Task objective: Every line below needs to be returned exactly as written.

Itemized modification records
■ ■ ■ ■

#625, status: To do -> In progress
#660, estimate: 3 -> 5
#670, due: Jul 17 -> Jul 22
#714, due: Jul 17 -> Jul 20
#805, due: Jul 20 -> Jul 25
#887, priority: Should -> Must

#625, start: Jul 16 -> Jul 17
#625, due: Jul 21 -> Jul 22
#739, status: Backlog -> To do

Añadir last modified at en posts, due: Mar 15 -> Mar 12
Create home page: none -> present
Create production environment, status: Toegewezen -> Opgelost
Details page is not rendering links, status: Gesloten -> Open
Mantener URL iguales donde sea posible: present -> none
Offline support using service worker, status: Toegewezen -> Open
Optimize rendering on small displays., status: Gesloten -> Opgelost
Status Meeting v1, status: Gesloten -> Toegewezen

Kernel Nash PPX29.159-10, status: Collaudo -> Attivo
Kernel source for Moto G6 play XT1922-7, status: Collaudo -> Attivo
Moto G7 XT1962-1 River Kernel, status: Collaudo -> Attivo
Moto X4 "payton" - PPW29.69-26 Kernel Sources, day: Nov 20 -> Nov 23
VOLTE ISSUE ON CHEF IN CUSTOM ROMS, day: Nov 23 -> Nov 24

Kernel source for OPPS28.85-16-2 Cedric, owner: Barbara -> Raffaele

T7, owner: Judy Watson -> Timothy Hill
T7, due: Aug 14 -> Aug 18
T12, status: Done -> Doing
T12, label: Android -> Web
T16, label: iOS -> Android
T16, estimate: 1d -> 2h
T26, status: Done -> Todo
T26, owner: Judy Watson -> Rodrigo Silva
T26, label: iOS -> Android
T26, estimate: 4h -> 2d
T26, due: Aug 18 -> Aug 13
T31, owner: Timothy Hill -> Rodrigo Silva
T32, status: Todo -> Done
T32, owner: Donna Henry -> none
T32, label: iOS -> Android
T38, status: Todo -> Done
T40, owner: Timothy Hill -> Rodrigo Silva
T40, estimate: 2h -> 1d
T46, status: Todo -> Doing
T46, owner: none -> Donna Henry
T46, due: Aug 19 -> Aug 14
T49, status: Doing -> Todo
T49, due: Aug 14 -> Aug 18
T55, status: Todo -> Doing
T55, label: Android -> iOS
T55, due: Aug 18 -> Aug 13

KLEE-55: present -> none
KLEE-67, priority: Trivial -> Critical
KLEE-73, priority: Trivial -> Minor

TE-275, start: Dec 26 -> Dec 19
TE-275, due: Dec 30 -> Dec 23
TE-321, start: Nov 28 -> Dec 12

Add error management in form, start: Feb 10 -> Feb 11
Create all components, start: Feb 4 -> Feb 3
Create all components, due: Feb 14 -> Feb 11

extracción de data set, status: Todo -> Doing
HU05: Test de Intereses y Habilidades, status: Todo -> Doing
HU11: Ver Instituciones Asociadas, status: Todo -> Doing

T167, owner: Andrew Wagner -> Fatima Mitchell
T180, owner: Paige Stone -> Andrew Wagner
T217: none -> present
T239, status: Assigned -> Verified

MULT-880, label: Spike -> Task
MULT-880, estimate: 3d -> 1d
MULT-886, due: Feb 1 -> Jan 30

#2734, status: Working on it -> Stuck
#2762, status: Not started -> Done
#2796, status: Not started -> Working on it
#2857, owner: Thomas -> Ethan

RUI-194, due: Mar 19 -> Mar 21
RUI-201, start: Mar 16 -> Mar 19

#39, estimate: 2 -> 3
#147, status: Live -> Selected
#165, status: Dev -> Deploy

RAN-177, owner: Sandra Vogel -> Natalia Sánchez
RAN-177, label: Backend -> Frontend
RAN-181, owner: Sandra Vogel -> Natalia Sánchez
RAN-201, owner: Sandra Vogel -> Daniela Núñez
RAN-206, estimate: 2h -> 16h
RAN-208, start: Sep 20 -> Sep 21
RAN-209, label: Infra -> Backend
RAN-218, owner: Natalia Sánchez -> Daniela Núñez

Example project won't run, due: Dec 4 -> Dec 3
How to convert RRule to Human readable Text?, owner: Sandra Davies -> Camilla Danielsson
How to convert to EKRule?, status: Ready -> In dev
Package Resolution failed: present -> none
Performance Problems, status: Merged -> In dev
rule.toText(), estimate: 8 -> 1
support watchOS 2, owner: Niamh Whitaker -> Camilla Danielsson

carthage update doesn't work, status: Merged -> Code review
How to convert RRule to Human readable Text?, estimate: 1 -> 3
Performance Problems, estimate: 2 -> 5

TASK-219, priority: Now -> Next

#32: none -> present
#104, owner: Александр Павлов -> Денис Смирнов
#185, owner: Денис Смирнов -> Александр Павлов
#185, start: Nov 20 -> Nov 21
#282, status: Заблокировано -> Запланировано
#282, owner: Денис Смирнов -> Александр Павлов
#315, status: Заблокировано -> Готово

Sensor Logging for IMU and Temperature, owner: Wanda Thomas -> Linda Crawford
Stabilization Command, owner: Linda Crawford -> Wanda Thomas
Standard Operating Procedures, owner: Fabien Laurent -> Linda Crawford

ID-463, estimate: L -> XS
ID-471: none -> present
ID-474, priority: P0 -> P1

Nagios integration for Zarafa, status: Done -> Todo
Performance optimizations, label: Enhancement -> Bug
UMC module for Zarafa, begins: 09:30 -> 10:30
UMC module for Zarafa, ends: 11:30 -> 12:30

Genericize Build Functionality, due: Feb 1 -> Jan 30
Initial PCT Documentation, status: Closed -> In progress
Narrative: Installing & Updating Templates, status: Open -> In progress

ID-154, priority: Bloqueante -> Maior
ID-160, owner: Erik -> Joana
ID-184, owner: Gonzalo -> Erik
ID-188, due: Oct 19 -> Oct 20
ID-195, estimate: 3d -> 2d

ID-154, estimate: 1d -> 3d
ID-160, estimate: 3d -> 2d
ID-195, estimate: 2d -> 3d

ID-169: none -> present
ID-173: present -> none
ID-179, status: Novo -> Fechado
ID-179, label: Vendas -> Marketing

■ ■ ■ ■

Exercise result:
#625, status: To do -> In progress
#660, estimate: 3 -> 5
#670, due: Jul 17 -> Jul 22
#714, due: Jul 17 -> Jul 20
#805, due: Jul 20 -> Jul 25
#887, priority: Should -> Must

#625, start: Jul 16 -> Jul 17
#625, due: Jul 21 -> Jul 22
#739, status: Backlog -> To do

Añadir last modified at en posts, due: Mar 15 -> Mar 12
Create home page: none -> present
Create production environment, status: Toegewezen -> Opgelost
Details page is not rendering links, status: Gesloten -> Open
Mantener URL iguales donde sea posible: present -> none
Offline support using service worker, status: Toegewezen -> Open
Optimize rendering on small displays., status: Gesloten -> Opgelost
Status Meeting v1, status: Gesloten -> Toegewezen

Kernel Nash PPX29.159-10, status: Collaudo -> Attivo
Kernel source for Moto G6 play XT1922-7, status: Collaudo -> Attivo
Moto G7 XT1962-1 River Kernel, status: Collaudo -> Attivo
Moto X4 "payton" - PPW29.69-26 Kernel Sources, day: Nov 20 -> Nov 23
VOLTE ISSUE ON CHEF IN CUSTOM ROMS, day: Nov 23 -> Nov 24

Kernel source for OPPS28.85-16-2 Cedric, owner: Barbara -> Raffaele

T7, owner: Judy Watson -> Timothy Hill
T7, due: Aug 14 -> Aug 18
T12, status: Done -> Doing
T12, label: Android -> Web
T16, label: iOS -> Android
T16, estimate: 1d -> 2h
T26, status: Done -> Todo
T26, owner: Judy Watson -> Rodrigo Silva
T26, label: iOS -> Android
T26, estimate: 4h -> 2d
T26, due: Aug 18 -> Aug 13
T31, owner: Timothy Hill -> Rodrigo Silva
T32, status: Todo -> Done
T32, owner: Donna Henry -> none
T32, label: iOS -> Android
T38, status: Todo -> Done
T40, owner: Timothy Hill -> Rodrigo Silva
T40, estimate: 2h -> 1d
T46, status: Todo -> Doing
T46, owner: none -> Donna Henry
T46, due: Aug 19 -> Aug 14
T49, status: Doing -> Todo
T49, due: Aug 14 -> Aug 18
T55, status: Todo -> Doing
T55, label: Android -> iOS
T55, due: Aug 18 -> Aug 13

KLEE-55: present -> none
KLEE-67, priority: Trivial -> Critical
KLEE-73, priority: Trivial -> Minor

TE-275, start: Dec 26 -> Dec 19
TE-275, due: Dec 30 -> Dec 23
TE-321, start: Nov 28 -> Dec 12

Add error management in form, start: Feb 10 -> Feb 11
Create all components, start: Feb 4 -> Feb 3
Create all components, due: Feb 14 -> Feb 11

extracción de data set, status: Todo -> Doing
HU05: Test de Intereses y Habilidades, status: Todo -> Doing
HU11: Ver Instituciones Asociadas, status: Todo -> Doing

T167, owner: Andrew Wagner -> Fatima Mitchell
T180, owner: Paige Stone -> Andrew Wagner
T217: none -> present
T239, status: Assigned -> Verified

MULT-880, label: Spike -> Task
MULT-880, estimate: 3d -> 1d
MULT-886, due: Feb 1 -> Jan 30

#2734, status: Working on it -> Stuck
#2762, status: Not started -> Done
#2796, status: Not started -> Working on it
#2857, owner: Thomas -> Ethan

RUI-194, due: Mar 19 -> Mar 21
RUI-201, start: Mar 16 -> Mar 19

#39, estimate: 2 -> 3
#147, status: Live -> Selected
#165, status: Dev -> Deploy

RAN-177, owner: Sandra Vogel -> Natalia Sánchez
RAN-177, label: Backend -> Frontend
RAN-181, owner: Sandra Vogel -> Natalia Sánchez
RAN-201, owner: Sandra Vogel -> Daniela Núñez
RAN-206, estimate: 2h -> 16h
RAN-208, start: Sep 20 -> Sep 21
RAN-209, label: Infra -> Backend
RAN-218, owner: Natalia Sánchez -> Daniela Núñez

Example project won't run, due: Dec 4 -> Dec 3
How to convert RRule to Human readable Text?, owner: Sandra Davies -> Camilla Danielsson
How to convert to EKRule?, status: Ready -> In dev
Package Resolution failed: present -> none
Performance Problems, status: Merged -> In dev
rule.toText(), estimate: 8 -> 1
support watchOS 2, owner: Niamh Whitaker -> Camilla Danielsson

carthage update doesn't work, status: Merged -> Code review
How to convert RRule to Human readable Text?, estimate: 1 -> 3
Performance Problems, estimate: 2 -> 5

TASK-219, priority: Now -> Next

#32: none -> present
#104, owner: Александр Павлов -> Денис Смирнов
#185, owner: Денис Смирнов -> Александр Павлов
#185, start: Nov 20 -> Nov 21
#282, status: Заблокировано -> Запланировано
#282, owner: Денис Смирнов -> Александр Павлов
#315, status: Заблокировано -> Готово

Sensor Logging for IMU and Temperature, owner: Wanda Thomas -> Linda Crawford
Stabilization Command, owner: Linda Crawford -> Wanda Thomas
Standard Operating Procedures, owner: Fabien Laurent -> Linda Crawford

ID-463, estimate: L -> XS
ID-471: none -> present
ID-474, priority: P0 -> P1

Nagios integration for Zarafa, status: Done -> Todo
Performance optimizations, label: Enhancement -> Bug
UMC module for Zarafa, begins: 09:30 -> 10:30
UMC module for Zarafa, ends: 11:30 -> 12:30

Genericize Build Functionality, due: Feb 1 -> Jan 30
Initial PCT Documentation, status: Closed -> In progress
Narrative: Installing & Updating Templates, status: Open -> In progress

ID-154, priority: Bloqueante -> Maior
ID-160, owner: Erik -> Joana
ID-184, owner: Gonzalo -> Erik
ID-188, due: Oct 19 -> Oct 20
ID-195, estimate: 3d -> 2d

ID-154, estimate: 1d -> 3d
ID-160, estimate: 3d -> 2d
ID-195, estimate: 2d -> 3d

ID-169: none -> present
ID-173: present -> none
ID-179, status: Novo -> Fechado
ID-179, label: Vendas -> Marketing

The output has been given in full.